Manifestação da doença
São vários os
casos da manifestação da doença entre eles. Um aconteceu quando o trabalhador
avisou aos companheiros que a conversa estava boa mas que ele precisava voltar
para casa. E se atirou em alto mar. Em outro caso o trabalhador saiu de casa
para comprar cigarros e nunca mais voltou, e não sabia dizer porque tomou essa
atitude. Outro trabalhador reclamava da dificuldade de falar em casa sobre o que
acontecia na plataforma e se isolava cada vez mais de
todos.
Sistema derruba limites
Esse sistema
derruba os limites do trabalhador e parece ser uma exigência do próprio sistema.
Esse estado de alienação não é produto das condições de trabalho, mas sim do
próprio sistema de confinamento psíquico a que o trabalhador está submetido. E
não só numa plataforma. Há o isolamento num sistema de produtividade
máxima.
Trabalhador não percebe
A doença é invisível,
que não aparece como um problema médico a ser tratado. O trabalhador sabe que
carrega uma bomba-relógio que pode estourar na forma de uma depressão, insônia
ou alcoolismo. Ou então a bomba já estourou e ele não
percebeu.
Dois mundos numa vida só
Ele passa a ter
dois mundos. Um é o do trabalho, do sistema de produção total e o outro é o
mundo onde amigos e família não o reconhecem. A dificuldade dele transmitir o
isolamento no trabalho cria um outro isolamento.
Sistema é
cruel
O isolamento acontece no mundo perfeito da produtividade, onde
tudo funciona e nada interfere no programado, onde cada um tem um papel a ser
cumprido. Chegamos num ponto onde não se respeitam os limites do ser humano e as
empresas usam as técnicas mais perversas para extrair a produtividade
total.
Ultrapassar o silêncio
Não dá para detectar o
problema antes. Mesmo com sofrimento, o trabalhador não tem uma auto-consciência
da doença e não associa o sofrimento à doença. Ele precisa conversar com os
companheiros e isso é difícil dele fazer. Também é impossível aos outros
escutá-lo.
Reconquistar a autonomia
O capital pensou
o trabalho, pensou a nossa vida, mas o trabalho não pensou no próprio trabalho.

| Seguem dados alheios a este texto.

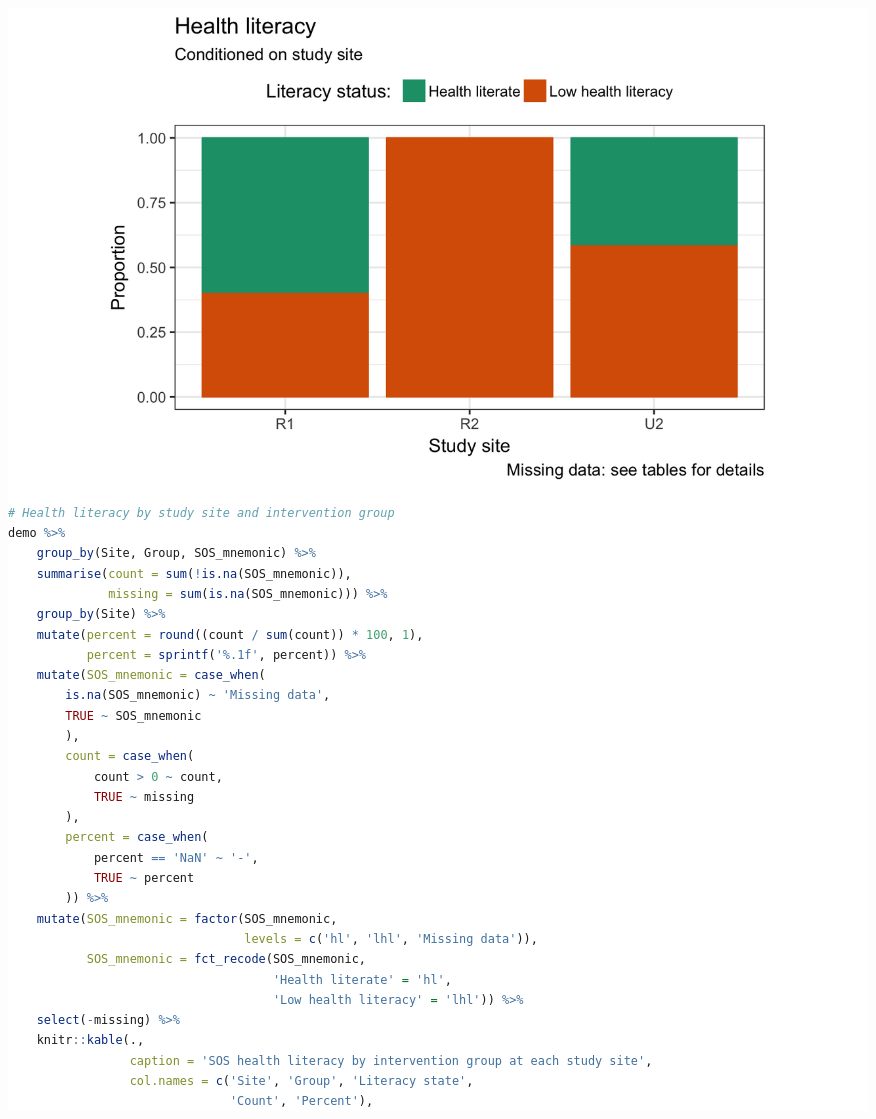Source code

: <img src="figures/descriptive-demographics/health_literacy-1.png" width="672" style="display: block; margin: auto;" />

```r
# Health literacy by study site and intervention group
demo %>%
    group_by(Site, Group, SOS_mnemonic) %>%
    summarise(count = sum(!is.na(SOS_mnemonic)),
              missing = sum(is.na(SOS_mnemonic))) %>%
    group_by(Site) %>%
    mutate(percent = round((count / sum(count)) * 100, 1),
           percent = sprintf('%.1f', percent)) %>%
    mutate(SOS_mnemonic = case_when(
        is.na(SOS_mnemonic) ~ 'Missing data',
        TRUE ~ SOS_mnemonic
        ),
        count = case_when(
            count > 0 ~ count,
            TRUE ~ missing
        ),
        percent = case_when(
            percent == 'NaN' ~ '-',
            TRUE ~ percent
        )) %>% 
    mutate(SOS_mnemonic = factor(SOS_mnemonic,
                                 levels = c('hl', 'lhl', 'Missing data')),
           SOS_mnemonic = fct_recode(SOS_mnemonic,
                                     'Health literate' = 'hl',
                                     'Low health literacy' = 'lhl')) %>%
    select(-missing) %>% 
    knitr::kable(., 
                 caption = 'SOS health literacy by intervention group at each study site',
                 col.names = c('Site', 'Group', 'Literacy state', 
                               'Count', 'Percent'),
```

A empresa pensa em tudo e a pessoa realiza projetos já calculados e assim fica
alienada do próprio trabalho. Se o trabalhador reconquistasse a autonomia de
gerir o trabalho e a própria vida, o isolamento vai desaparecer e o sofrimento
vai diminuir ou acabar.
O sistema vai falhar
O início
de tudo é a fala, para juntar o que foi colocado de maneira isolada. É preciso
ligar as pessoas e reagir. Organizar a resistência. Qualquer reação é um prazer,
independente de ele conseguir ou não dobrar o sistema. Não há penosidade maior
que a de ser passivo. Acredito que o sistema tenha brechas e furos. Um dia ele
vai falhar totalmente e não estamos muito longe desse dia.